Das Lied Von Der Erde, Song of the Earth and Kathleen Ferrier.
The English singer Kathleen Ferrier’s career blossomed during the end of WW2, with her collaborations with some of the greatest conductors and composers of the time. She collaborated more than once with the conductor Bruno Walter. Walter had been a personal friend of Gustav Mahler. Mahler wrote Das Lied Von Der Erde (The Song of the Earth in 1908. The work is for two voices and orchestra, set to ancient Chinese poems that had been translated into German by Hans Bethge. This was a time of tragedy in Mahler’s own life. He himself was unwell with a heart condition that was soon to lead to his early death at 50, and he was grieving his daughter. When the composer wrote the work’s final movement, “Der Abschied” (The Farewell), he showed it to Walter, who said, “I was profoundly moved by that uniquely passionate, bitter, yet resigned and benedictory sound of farewell and departure, that last confession of one upon whom rested the finger of death.”

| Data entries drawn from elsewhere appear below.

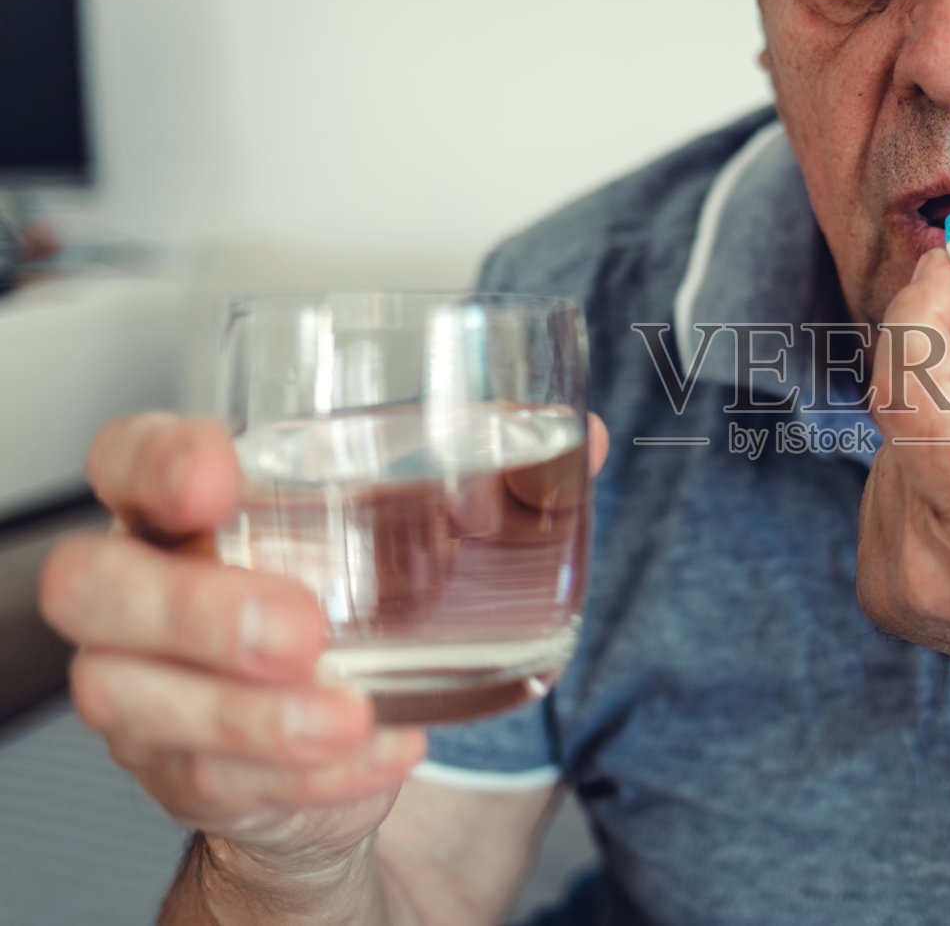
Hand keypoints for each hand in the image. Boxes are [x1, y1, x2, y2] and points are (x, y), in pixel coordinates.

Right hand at [39, 411, 609, 880]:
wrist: (336, 730)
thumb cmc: (357, 600)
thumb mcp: (416, 534)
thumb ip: (492, 481)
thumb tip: (581, 438)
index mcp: (191, 509)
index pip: (125, 459)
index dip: (155, 462)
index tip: (220, 476)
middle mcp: (145, 594)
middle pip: (94, 587)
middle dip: (193, 611)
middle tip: (302, 630)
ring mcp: (149, 690)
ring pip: (136, 701)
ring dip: (250, 716)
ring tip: (349, 712)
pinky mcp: (186, 772)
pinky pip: (215, 784)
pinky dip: (305, 774)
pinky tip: (380, 752)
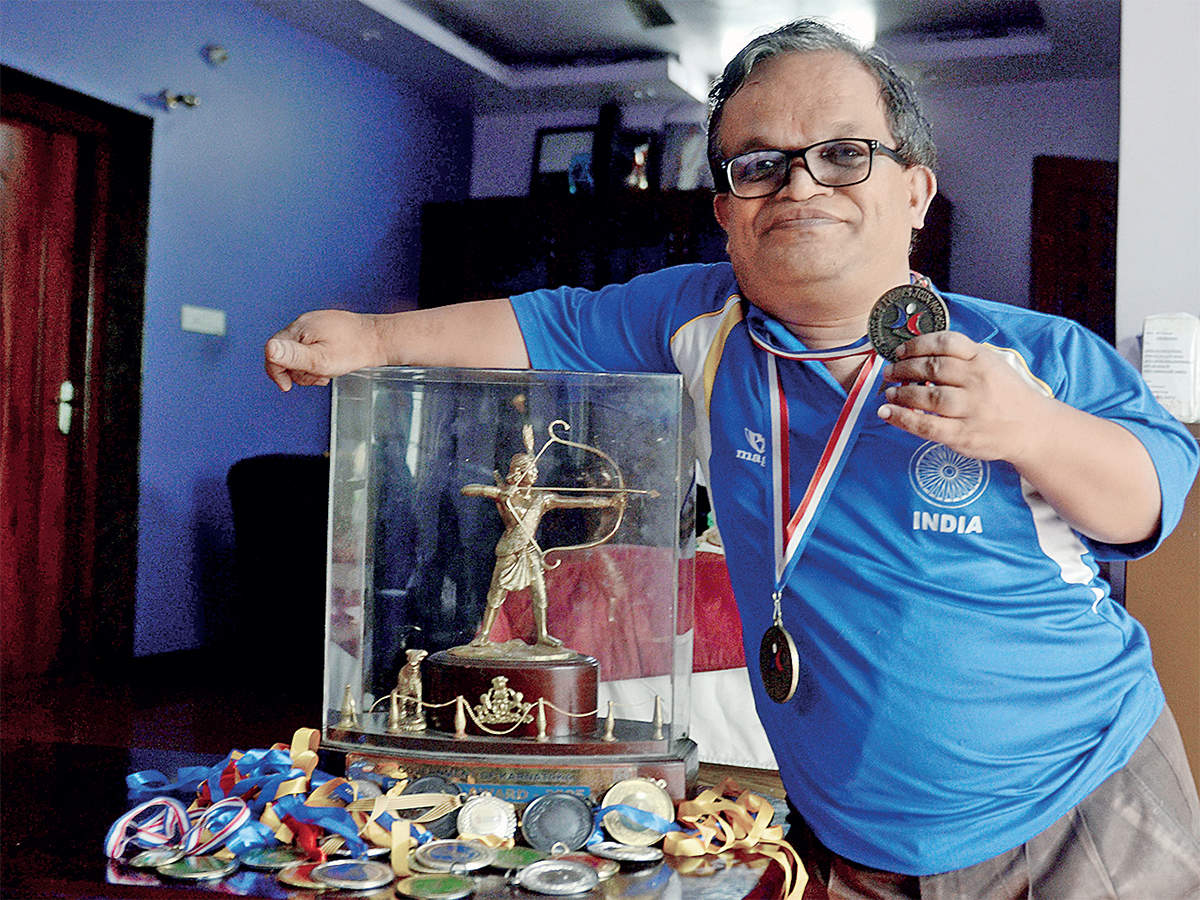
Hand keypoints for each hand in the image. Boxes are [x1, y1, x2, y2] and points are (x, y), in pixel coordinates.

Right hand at [264, 310, 382, 390]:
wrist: (380, 340)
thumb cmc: (355, 351)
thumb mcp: (322, 360)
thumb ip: (294, 356)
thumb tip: (269, 350)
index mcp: (300, 328)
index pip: (273, 351)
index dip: (277, 372)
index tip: (287, 386)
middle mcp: (305, 322)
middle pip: (286, 353)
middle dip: (299, 370)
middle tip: (318, 375)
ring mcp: (315, 324)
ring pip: (300, 352)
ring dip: (310, 366)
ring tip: (328, 370)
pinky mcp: (325, 328)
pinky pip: (312, 347)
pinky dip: (319, 359)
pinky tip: (332, 362)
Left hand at [877, 331, 1051, 464]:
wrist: (1034, 428)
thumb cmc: (1006, 395)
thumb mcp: (991, 365)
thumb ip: (961, 358)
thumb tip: (917, 354)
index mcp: (983, 360)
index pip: (946, 342)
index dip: (917, 344)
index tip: (900, 350)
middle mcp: (977, 381)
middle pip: (932, 368)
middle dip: (903, 368)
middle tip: (890, 371)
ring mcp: (971, 409)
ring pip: (927, 396)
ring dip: (901, 392)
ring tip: (889, 392)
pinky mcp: (963, 434)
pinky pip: (926, 425)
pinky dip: (903, 418)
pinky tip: (888, 412)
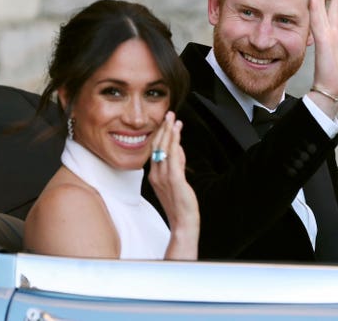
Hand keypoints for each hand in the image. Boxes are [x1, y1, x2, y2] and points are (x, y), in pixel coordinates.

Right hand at [148, 111, 199, 259]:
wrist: (183, 222)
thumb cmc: (180, 204)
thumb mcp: (176, 181)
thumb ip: (177, 164)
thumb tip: (179, 149)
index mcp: (154, 175)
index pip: (155, 150)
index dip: (160, 134)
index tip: (166, 122)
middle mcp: (156, 174)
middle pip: (157, 146)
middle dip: (164, 129)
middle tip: (169, 114)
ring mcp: (164, 177)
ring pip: (164, 149)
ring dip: (169, 132)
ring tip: (173, 118)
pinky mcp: (174, 180)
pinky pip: (173, 157)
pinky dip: (174, 143)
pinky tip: (177, 133)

The work is deeply sorrowful. The female voice soars with aching melancholy. It was premiered in Munich in 1911, 6 months before Mahler’s death.
Mahler’s music had been banned during WW2 due to Hitler’s anti-semitism. At the end of the war, Walter has been keen to bring his works back into the public domain. The remarkable 1952 recording in Vienna of Das Lied von der Erde was with Kathleen Ferrier. At the time of this recording she has been diagnosed with breast cancer, that she was to die from the following year in 1953, at the age of 41. The compression of Mahler’s and Ferrier’s fatal illnesses whilst composing and singing this music respectively lends this recording unique and exquisite poignancy. In our production, the musical saw player was challenged to accompany the Ferrier recording at the end of the performance, augmenting this already swelling sound with empassioned ethereal glissando.